Neutral Zone
Junior Member
Unlike most of you, I'm VERY HAPPY at this development and hope this pushes the other nations toward militarization of space and beyond.
Like it or not, military is often at the front of technology R&D that'd eventually trickle down to non-military uses. If there was no military threat from space, governments are not going to spend a lot of $$ on space related technologies, and toss toss agencies like NASA a bone or two. But heaven forbid, if the "enemy" it out there, then by Gawd we gotta rush to build and close that gap. Here comes the billions in funding!
Hopefully this will lead to increased spending on space research, which initially will be military, and eventually the same technologies will benefit civilian colonization of outer space. I'd like to see manned stations on the moon at least before I die.
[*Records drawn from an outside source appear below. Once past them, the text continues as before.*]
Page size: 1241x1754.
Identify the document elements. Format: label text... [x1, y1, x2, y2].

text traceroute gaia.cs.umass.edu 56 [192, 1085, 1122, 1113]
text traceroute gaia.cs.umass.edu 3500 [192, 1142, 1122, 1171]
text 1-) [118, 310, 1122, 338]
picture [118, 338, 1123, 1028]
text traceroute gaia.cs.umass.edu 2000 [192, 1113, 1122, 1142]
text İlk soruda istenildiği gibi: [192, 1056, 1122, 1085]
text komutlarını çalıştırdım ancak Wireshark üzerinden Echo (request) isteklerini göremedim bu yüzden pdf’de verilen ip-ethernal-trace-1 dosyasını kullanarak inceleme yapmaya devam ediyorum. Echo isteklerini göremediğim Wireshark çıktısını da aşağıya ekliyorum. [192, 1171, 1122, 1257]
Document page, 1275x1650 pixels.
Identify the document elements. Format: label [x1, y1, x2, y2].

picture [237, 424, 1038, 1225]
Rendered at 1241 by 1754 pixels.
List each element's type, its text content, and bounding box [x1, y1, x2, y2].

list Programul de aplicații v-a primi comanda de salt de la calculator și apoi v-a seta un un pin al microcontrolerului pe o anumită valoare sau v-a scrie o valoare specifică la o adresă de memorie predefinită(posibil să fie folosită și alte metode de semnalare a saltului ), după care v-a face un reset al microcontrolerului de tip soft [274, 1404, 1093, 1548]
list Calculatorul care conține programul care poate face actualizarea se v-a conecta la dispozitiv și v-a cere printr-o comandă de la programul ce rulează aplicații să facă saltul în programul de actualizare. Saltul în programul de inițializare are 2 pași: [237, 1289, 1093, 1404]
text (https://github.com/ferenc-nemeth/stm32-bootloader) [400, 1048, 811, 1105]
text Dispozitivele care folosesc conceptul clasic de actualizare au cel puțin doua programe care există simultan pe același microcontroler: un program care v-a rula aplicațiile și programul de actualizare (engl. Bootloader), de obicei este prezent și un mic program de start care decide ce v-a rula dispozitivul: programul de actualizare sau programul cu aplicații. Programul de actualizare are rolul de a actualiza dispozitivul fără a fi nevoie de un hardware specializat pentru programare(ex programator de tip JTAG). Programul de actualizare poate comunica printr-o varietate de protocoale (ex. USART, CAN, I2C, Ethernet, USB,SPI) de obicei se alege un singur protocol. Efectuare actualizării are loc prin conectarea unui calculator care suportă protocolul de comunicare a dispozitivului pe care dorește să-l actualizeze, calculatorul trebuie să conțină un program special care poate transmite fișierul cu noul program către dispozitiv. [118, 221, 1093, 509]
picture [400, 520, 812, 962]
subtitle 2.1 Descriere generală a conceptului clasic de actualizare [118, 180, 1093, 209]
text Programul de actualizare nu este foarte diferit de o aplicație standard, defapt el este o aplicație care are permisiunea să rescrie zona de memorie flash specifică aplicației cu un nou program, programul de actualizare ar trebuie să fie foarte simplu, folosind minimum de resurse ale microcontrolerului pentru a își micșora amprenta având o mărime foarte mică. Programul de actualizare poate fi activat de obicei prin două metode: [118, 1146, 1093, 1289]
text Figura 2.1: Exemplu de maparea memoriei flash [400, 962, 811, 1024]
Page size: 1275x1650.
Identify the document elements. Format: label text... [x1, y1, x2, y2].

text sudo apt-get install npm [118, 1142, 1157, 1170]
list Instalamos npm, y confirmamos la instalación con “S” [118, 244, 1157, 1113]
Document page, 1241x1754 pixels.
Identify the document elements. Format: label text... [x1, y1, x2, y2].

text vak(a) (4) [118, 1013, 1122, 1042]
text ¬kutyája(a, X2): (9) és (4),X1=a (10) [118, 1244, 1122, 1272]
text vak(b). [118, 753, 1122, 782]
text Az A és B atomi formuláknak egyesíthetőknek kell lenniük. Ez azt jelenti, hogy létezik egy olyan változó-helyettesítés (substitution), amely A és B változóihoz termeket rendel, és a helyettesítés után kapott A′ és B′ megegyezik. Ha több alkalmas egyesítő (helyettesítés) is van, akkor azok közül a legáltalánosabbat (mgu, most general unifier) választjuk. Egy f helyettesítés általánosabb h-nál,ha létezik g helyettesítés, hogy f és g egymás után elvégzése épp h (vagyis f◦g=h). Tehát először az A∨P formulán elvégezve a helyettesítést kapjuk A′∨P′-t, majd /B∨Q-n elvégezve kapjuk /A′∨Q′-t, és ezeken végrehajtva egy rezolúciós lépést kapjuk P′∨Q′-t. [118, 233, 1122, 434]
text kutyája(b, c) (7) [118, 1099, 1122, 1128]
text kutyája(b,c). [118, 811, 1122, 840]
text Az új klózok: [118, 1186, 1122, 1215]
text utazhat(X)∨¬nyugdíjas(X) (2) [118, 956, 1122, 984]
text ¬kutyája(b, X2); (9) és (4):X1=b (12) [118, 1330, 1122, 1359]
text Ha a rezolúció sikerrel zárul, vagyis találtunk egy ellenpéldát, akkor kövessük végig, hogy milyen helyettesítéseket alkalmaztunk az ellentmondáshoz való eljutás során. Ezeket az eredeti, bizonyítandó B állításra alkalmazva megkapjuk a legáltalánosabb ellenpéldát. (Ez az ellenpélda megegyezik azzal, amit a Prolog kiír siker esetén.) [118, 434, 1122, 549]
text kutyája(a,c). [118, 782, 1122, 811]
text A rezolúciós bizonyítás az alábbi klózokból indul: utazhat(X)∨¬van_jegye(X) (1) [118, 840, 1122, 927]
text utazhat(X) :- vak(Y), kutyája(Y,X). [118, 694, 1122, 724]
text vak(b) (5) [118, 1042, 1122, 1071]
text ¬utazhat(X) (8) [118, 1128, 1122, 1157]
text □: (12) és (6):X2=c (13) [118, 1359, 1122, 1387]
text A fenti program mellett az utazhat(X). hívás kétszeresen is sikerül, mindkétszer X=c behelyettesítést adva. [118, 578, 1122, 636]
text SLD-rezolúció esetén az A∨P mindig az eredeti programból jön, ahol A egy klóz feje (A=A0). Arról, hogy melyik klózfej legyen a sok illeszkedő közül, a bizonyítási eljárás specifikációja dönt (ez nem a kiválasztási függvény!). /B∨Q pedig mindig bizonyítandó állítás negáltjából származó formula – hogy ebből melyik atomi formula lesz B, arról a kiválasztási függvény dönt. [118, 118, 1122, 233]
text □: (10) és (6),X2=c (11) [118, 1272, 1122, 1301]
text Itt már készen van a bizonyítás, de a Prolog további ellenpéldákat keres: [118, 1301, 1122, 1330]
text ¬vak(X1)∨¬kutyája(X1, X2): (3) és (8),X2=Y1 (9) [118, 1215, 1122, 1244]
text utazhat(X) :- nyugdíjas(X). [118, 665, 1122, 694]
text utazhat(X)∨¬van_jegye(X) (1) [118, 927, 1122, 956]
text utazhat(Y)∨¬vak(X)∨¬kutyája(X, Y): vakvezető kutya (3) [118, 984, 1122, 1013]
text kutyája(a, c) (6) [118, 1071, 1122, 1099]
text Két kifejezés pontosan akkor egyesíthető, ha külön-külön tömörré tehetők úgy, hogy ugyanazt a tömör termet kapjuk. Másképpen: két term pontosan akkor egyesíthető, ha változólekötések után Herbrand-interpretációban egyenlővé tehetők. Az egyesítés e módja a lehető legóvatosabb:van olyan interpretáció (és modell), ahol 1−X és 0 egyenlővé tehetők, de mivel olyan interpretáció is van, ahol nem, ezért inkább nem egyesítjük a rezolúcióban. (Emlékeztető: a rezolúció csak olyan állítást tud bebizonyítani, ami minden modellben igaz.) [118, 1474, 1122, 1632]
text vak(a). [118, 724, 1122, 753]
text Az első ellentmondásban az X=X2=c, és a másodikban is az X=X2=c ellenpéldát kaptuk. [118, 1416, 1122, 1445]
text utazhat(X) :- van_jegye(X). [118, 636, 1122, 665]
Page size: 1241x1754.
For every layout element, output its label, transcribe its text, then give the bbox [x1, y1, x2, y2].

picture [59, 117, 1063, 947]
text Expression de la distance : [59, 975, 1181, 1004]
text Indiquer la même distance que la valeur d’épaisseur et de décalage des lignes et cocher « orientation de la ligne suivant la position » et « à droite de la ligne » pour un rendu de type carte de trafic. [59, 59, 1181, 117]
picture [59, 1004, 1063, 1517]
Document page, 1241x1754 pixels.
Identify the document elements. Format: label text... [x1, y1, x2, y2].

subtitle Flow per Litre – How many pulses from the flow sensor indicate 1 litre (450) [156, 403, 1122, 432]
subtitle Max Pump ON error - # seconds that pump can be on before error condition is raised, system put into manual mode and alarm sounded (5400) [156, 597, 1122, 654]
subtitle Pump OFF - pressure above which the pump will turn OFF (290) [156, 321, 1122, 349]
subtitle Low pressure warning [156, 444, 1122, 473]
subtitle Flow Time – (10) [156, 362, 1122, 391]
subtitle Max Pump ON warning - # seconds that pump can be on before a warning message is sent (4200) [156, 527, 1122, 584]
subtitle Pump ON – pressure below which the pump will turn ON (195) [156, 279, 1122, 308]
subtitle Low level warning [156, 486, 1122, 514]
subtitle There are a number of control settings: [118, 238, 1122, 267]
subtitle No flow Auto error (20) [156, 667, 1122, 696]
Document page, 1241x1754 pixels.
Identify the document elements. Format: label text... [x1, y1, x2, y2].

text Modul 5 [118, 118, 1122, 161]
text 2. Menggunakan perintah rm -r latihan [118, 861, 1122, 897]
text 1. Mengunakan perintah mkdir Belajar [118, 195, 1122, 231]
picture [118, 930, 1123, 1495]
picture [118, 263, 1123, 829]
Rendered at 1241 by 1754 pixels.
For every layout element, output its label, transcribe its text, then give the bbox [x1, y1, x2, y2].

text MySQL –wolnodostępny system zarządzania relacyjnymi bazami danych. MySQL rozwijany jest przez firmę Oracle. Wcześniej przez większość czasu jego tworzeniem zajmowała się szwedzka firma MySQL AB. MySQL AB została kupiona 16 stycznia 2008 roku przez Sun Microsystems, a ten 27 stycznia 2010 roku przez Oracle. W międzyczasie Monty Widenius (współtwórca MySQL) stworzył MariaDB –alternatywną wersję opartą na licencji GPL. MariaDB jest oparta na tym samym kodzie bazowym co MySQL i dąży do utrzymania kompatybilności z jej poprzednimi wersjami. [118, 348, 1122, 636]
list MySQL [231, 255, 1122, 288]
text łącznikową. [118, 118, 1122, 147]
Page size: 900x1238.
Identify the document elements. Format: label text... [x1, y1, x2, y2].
I don't know if "very happy" are the words I'd use, but you are right that the civilian and scientific space exploration programmes only became possible because of the Cold War. The US and the USSR were engaged in a propaganda war and the space programmes were a way of impressing potential allies. While in the 60's the World's attention was on the Apollo programme, the USAF was building up an extensive space programme of it's own, the recon satellite we all know about, but they had a programme for their own manned space station, The Manned Orbital Laboratory.
This may also give a boost to NASA's Constellation programme for returning to the Moon by 2020.
I have always thought that if China showed evidence of a manned lunar programme, that timeframe would shrink dramatically. I think we'd all settle for China and the U.S. locked in a contest to establish the first permament lunar base, that would be of much greater benefit to the World than both countries firing missiles across the Pacific.